PETALING JAYA: Low-cost air travel will remain largely unaffected if AirAsia were to cease operations because of lost revenue caused by the Covid-19 pandemic, says an aviation expert.
Malaysia’s former head of civil aviation, Azharuddin Abdul Rahman, said the impact on air travel and tourism would only be felt initially. Low-cost air travel would soar again after other airlines take up AirAsia’s flight slots.
Aviation specialist and researcher Roger Teoh agrees, saying new airlines would be created to take the place of insolvent airlines in a survival of the fittest.
Azaruddin said AirAsia’s flight slots would be a precious aviation commodity. The carrier had hundreds of slots every day.
He could not imagine AirAsia closing shop after the airline had “changed the landscape of air travel, not only in this region, but in Asia Pacific as well”.
Azharuddin said there was a place for both low-cost carriers like AirAsia and legacy full-service carriers such as Malaysia Airlines.
The two airlines have been at the centre of recent speculation about a merger, with Malaysia Airlines suffering the impact of its long-standing financial problems.
AirAsia recently announced that 96% of its 255-strong fleet had been grounded because of the Covid-19 pandemic. Its staff have been required to take pay cuts of between 15% and 75%, and aircraft manufacturer Airbus recently announced it would sell six aircraft on order by AirAsia.
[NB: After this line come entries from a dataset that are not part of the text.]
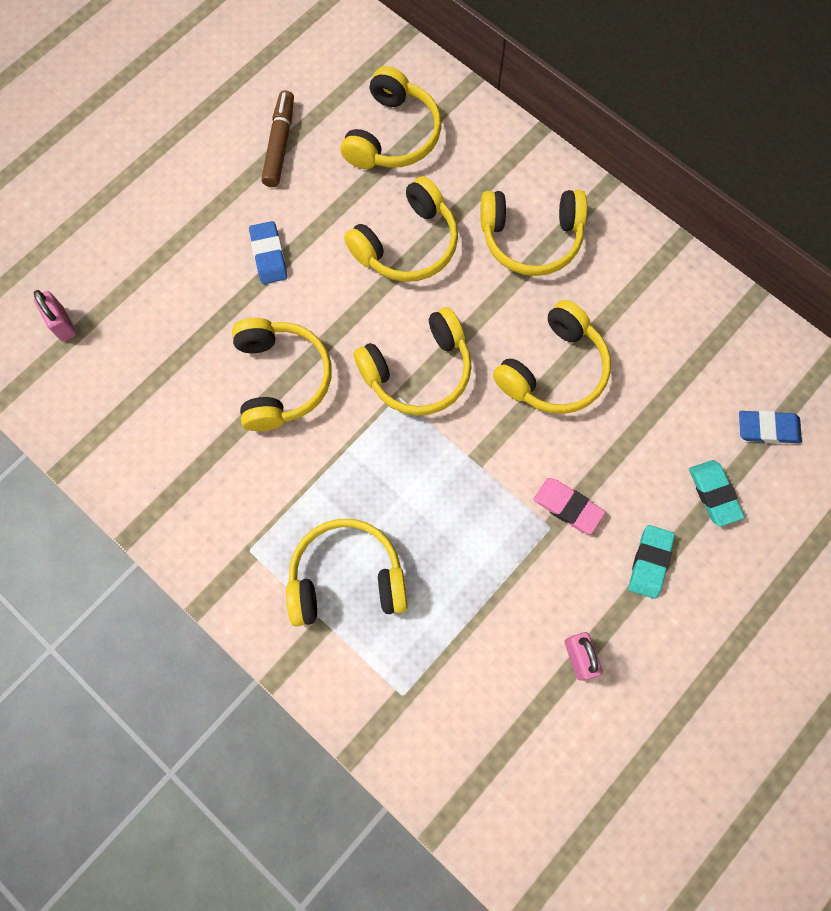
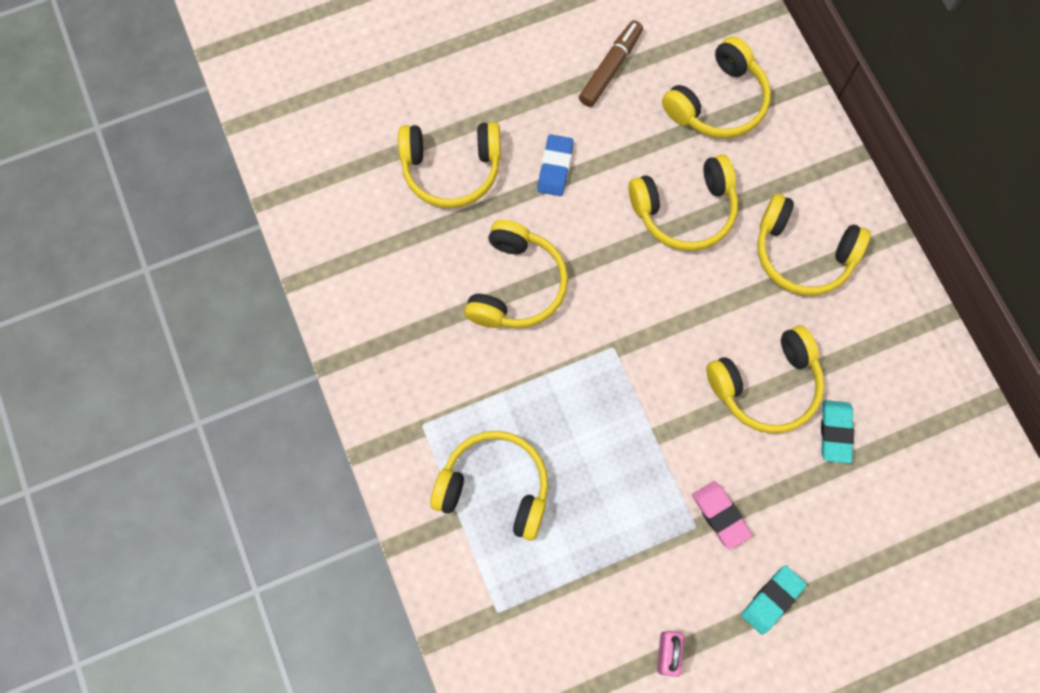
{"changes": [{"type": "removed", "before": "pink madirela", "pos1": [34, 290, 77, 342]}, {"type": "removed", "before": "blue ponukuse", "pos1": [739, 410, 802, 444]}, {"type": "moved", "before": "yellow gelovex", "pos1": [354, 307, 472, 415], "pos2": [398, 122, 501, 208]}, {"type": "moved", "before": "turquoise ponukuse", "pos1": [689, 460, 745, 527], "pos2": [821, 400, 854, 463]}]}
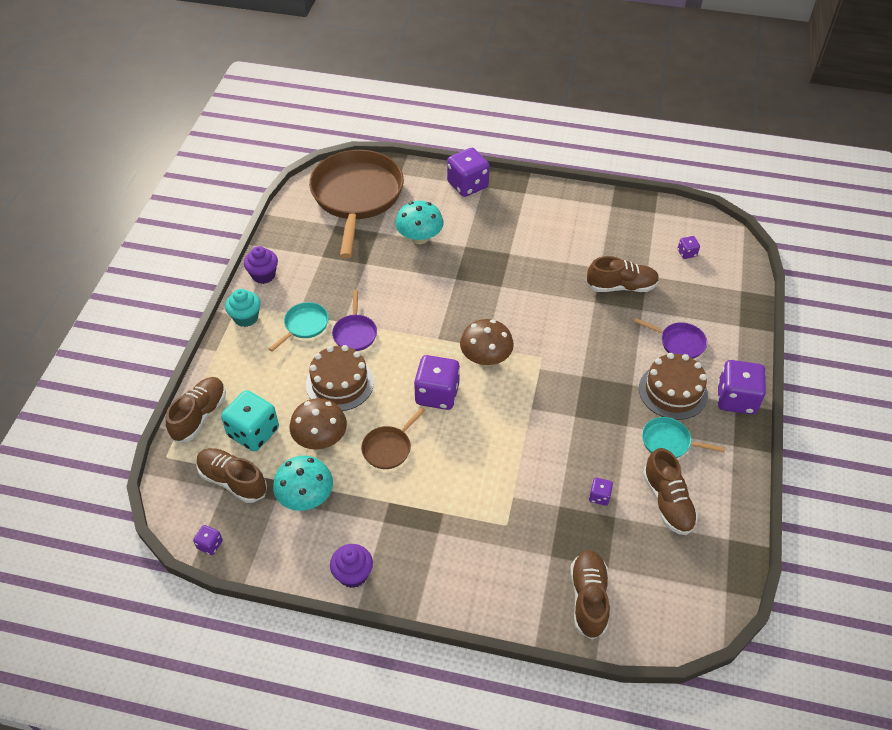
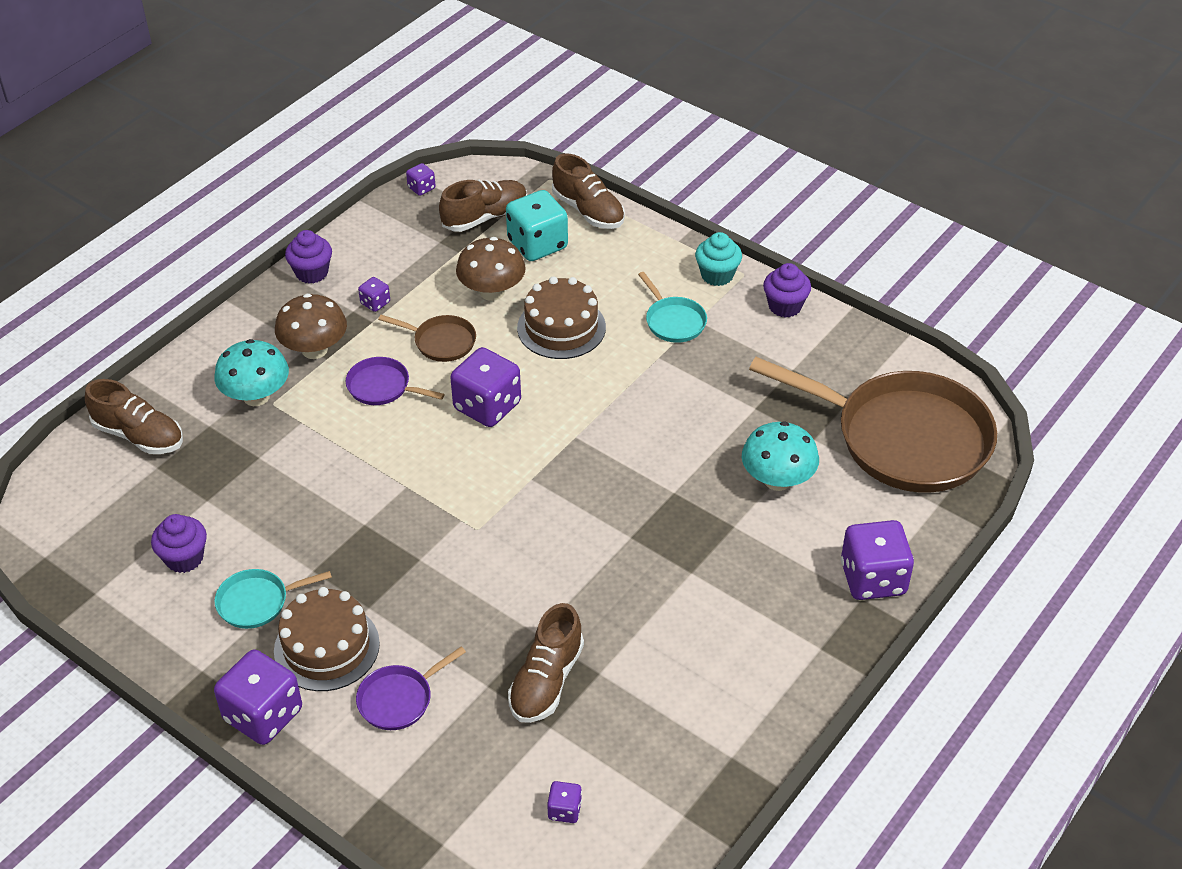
{"changes": [{"type": "moved", "before": "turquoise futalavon", "pos1": [273, 456, 333, 511], "pos2": [214, 339, 289, 406]}, {"type": "moved", "before": "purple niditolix", "pos1": [332, 290, 377, 351], "pos2": [346, 357, 445, 405]}, {"type": "moved", "before": "brown futalavon", "pos1": [460, 319, 514, 366], "pos2": [275, 294, 347, 359]}, {"type": "moved", "before": "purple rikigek", "pos1": [589, 478, 613, 506], "pos2": [358, 277, 390, 312]}, {"type": "replaced", "before": "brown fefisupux", "after": "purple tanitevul", "pos1": [643, 448, 698, 535], "pos2": [151, 514, 207, 573]}, {"type": "turned", "before": "brown niditolix", "pos1": [361, 407, 426, 469], "pos2": [378, 315, 476, 362], "turn": 135}, {"type": "turned", "before": "turquoise niditolix", "pos1": [642, 417, 725, 458], "pos2": [215, 569, 332, 629], "turn": -150}]}
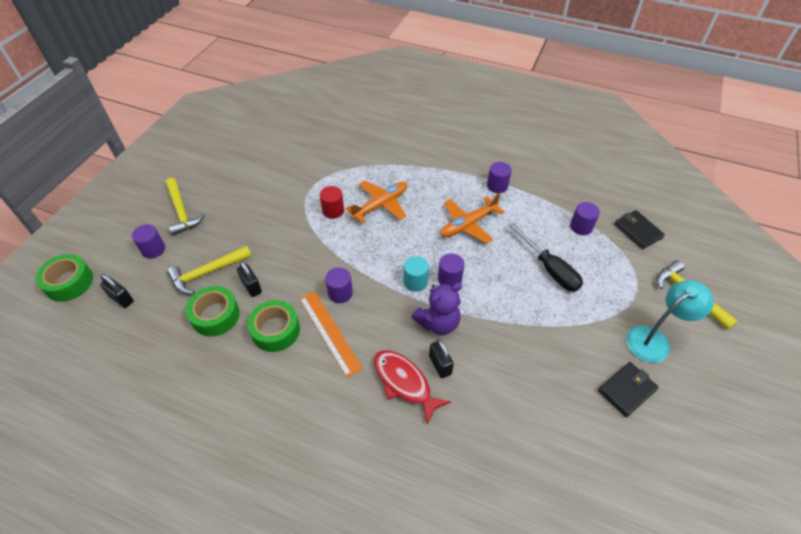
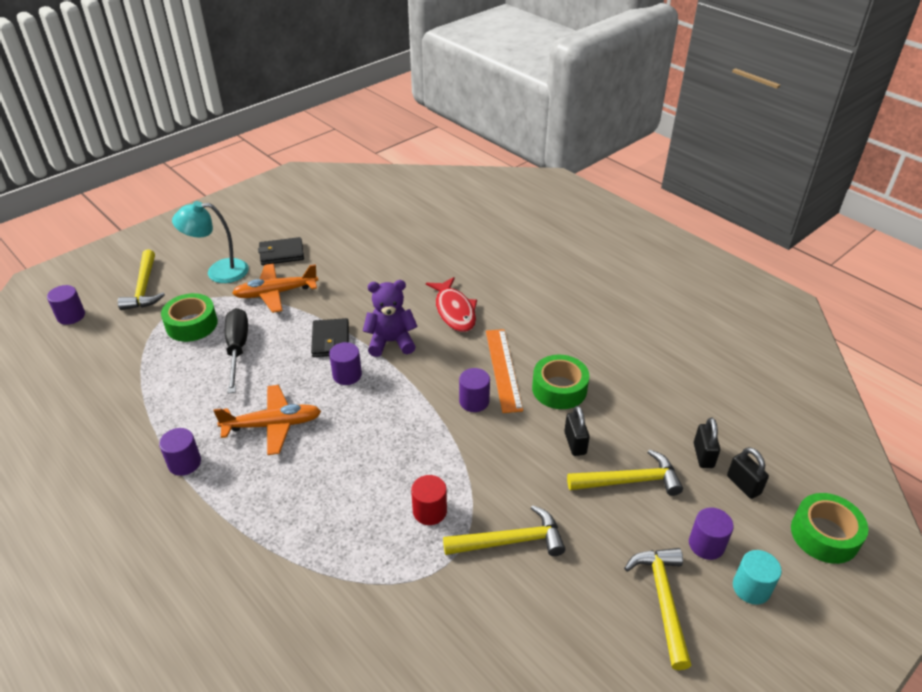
{"changes": [{"type": "added", "after": "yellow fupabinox", "pos2": [443, 505, 565, 556]}, {"type": "moved", "before": "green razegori", "pos1": [186, 286, 240, 336], "pos2": [161, 293, 218, 342]}, {"type": "moved", "before": "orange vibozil", "pos1": [346, 181, 407, 224], "pos2": [232, 263, 318, 313]}, {"type": "moved", "before": "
Azharuddin said the two airlines should form a partnership but remain as separate entities in order to stay competitive.
The partnership could capitalise on the large 600 million population of Southeast Asia, with the Asia Pacific area as another catchment area, he said.
Azharuddin said a MAS-AirAsia partnership could compete with Singapore Airlines (SIA).
SIA recently merged with its low-cost spinoff airline SilkAir in February, before the height of the pandemic.
‘Root of AirAsia’s problems’
Teoh, a researcher with Imperial College London specialising in aviation, said a merger between AirAsia and MAS would raise airfares over the long term from lack of competition.
He said while it was not certain if AirAsia would cease operations, any potential exit of low-cost carriers would only affect the tourism industry temporarily.
New airlines would be created to take the place of insolvent airlines, in a “survival of the fittest” with potential consolidation among existing airlines.
Teoh said AirAsia management decisions were partly to blame for the airline’s problems. A sale and leaseback policy (in which aircraft was sold and leased back from the buyer) had resulted in higher operating expenses.
He claimed that since this model was adopted in 2019, “AirAsia has not made an annualised profit”.
RM5 billion raised from the sale of aircraft was then redistributed to shareholders as special dividends from December 2018 to August 2019, a move which cost AirAsia’s long-term financial health and resilience.
Hedging on fuel prices at the end of 2019 had caused the airline to lock in its fuel costs, Teoh added.
“They are not able to benefit from the cheap oil prices that we see today,” he said.
“This is expected to result in a very large derivative loss in their coming financial statement.”